Rusya-Ukrayna savaşının üçüncü yılını geride bırakırken, bu çatışmanın uluslararası ilişkilerde bir paradigma değişimine yol açtığını görüyoruz. Süreç küresel güç dengeleri, ittifaklar ve jeopolitik stratejiler açısından önemli sonuçlar doğurdu.
Savaşın başında Avrupa’daki müttefiklerini muhatap görmeyen, onları sürecin dışında bırakarak Kiev yönetimiyle birlikte savaş planları hazırlayan ABD, savaşın sonunda da aynı yönteme başvurmaya hazırlanıyor.
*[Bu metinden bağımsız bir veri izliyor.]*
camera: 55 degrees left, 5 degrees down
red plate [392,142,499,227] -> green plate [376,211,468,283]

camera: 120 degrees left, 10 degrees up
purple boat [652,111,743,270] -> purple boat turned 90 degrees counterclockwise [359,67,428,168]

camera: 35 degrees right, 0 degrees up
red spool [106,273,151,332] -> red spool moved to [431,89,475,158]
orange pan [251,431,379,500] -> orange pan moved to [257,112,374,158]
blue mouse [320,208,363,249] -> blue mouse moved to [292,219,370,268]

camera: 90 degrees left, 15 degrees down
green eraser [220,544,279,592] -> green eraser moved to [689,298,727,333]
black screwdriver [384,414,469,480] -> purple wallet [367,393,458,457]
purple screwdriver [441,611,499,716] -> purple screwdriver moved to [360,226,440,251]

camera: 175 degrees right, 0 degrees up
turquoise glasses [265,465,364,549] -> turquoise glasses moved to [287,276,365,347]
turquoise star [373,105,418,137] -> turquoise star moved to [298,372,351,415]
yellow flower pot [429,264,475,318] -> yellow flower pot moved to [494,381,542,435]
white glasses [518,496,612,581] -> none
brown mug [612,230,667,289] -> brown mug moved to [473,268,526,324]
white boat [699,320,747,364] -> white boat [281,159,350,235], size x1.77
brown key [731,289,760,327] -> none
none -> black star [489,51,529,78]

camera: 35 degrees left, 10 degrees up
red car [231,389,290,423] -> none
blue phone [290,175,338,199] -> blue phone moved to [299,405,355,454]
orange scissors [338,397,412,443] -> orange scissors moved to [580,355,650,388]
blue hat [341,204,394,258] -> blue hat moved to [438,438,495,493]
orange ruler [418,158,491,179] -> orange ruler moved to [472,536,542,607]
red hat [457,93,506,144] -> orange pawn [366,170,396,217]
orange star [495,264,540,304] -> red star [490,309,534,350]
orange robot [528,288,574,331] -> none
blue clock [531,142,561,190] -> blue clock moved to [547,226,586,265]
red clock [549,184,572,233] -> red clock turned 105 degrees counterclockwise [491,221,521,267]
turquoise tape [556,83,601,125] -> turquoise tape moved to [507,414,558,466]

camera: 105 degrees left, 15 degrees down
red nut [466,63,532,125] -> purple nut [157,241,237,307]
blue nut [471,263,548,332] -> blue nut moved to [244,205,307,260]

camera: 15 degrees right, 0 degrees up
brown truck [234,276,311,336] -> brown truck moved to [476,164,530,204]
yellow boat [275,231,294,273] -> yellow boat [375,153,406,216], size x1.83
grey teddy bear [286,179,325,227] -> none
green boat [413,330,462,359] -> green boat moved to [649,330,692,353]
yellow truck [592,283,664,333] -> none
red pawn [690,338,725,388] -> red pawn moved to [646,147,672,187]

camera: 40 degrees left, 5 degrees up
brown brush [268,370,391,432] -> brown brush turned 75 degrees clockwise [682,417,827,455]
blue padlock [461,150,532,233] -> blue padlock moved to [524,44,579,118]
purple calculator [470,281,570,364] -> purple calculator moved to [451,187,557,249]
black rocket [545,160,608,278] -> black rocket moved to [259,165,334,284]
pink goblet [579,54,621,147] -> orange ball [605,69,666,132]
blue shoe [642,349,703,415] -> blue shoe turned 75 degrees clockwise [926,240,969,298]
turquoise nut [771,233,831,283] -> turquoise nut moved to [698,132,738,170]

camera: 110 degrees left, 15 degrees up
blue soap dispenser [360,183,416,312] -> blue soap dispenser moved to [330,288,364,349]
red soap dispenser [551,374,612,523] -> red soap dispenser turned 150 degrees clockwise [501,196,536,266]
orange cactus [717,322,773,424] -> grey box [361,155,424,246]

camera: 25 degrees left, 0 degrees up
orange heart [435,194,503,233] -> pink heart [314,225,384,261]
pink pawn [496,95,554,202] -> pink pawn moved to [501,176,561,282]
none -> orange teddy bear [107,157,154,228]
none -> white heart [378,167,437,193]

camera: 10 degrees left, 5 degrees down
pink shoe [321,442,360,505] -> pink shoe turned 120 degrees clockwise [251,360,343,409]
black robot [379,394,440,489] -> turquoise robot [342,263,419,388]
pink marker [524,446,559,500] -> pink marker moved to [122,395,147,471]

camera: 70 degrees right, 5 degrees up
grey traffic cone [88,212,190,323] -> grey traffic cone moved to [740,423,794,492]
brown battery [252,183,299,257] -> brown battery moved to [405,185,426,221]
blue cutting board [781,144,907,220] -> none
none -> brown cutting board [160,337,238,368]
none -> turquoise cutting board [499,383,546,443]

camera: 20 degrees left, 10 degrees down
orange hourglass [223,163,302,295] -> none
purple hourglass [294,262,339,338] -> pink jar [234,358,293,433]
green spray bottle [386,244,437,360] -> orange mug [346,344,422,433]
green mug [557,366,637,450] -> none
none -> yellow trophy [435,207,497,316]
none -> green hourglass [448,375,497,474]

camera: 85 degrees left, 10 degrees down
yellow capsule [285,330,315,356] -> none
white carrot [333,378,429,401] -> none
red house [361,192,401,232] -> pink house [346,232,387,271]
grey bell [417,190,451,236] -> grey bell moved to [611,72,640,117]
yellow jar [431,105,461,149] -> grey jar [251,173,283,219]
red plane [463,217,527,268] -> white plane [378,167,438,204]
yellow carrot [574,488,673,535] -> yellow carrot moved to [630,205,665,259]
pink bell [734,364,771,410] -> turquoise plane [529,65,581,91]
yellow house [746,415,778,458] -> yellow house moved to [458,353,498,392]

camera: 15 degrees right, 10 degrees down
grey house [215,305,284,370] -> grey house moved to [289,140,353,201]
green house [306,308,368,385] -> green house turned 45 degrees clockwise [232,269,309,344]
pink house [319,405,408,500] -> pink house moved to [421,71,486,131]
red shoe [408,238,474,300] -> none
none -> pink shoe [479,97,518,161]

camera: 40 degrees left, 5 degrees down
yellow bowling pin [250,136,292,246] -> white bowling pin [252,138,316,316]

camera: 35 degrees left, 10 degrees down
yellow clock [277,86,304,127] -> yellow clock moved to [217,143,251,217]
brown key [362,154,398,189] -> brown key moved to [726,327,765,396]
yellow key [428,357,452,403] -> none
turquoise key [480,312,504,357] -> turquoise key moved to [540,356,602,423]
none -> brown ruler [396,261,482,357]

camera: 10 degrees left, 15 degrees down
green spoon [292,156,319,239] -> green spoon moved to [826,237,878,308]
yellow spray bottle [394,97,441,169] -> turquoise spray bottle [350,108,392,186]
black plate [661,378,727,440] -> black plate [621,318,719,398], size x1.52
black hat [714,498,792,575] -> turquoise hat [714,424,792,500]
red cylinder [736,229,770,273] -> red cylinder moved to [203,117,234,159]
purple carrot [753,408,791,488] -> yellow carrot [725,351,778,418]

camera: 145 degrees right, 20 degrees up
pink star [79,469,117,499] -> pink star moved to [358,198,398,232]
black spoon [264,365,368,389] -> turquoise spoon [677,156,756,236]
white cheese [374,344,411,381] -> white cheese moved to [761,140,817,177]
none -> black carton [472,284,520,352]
Savaşı durduramadıkları için “parçası haline gelen” Avrupa’nın vizyon yoksunları şimdi müzakere sürecinin dışında tutulmanın sancısını yaşıyorlar. Bu nedenle Fransa Cumhurbaşkanı Macron, Trump’ı ziyaret ediyor. Ancak Trump ve ekibinin bundan sonra mecbur kalmadıkça Avrupa’yı müzakerenin parçası yapmayacağı, Ukrayna’nın yer altı ve yer üstü zenginliklerini paylaşmayacağı açıkça görülüyor. Bu nedenle Rusya ile varılacak bir anlaşma sadece Ukrayna’ya değil, aynı zamanda Avrupa’ya da dayatılacak. Ukrayna ve Avrupa’nın Rusya’yı karşısına “ABD’siz” alma olasılığı zayıf olduğu için, Trump’ın eli güçlü görünüyor.
"Amerika'nın düşmanı olmaktan daha tehlikeli olan tek şey onun dostu olmaktır."
Bu söz, Henry Kissinger'a atfedilir ve ABD dış politikasının dalgalı, ikircikli ve bazen de öngörülemez seyrini anlamak için kritik çıkış noktalarından biridir. Geçmişte, bugün ve özellikle Türkiye’nin güney komşularıyla ilişkilerine baktığımızda bu sözün anlamını en iyi bilen ülkelerden biri olduğumuz söylenebilir.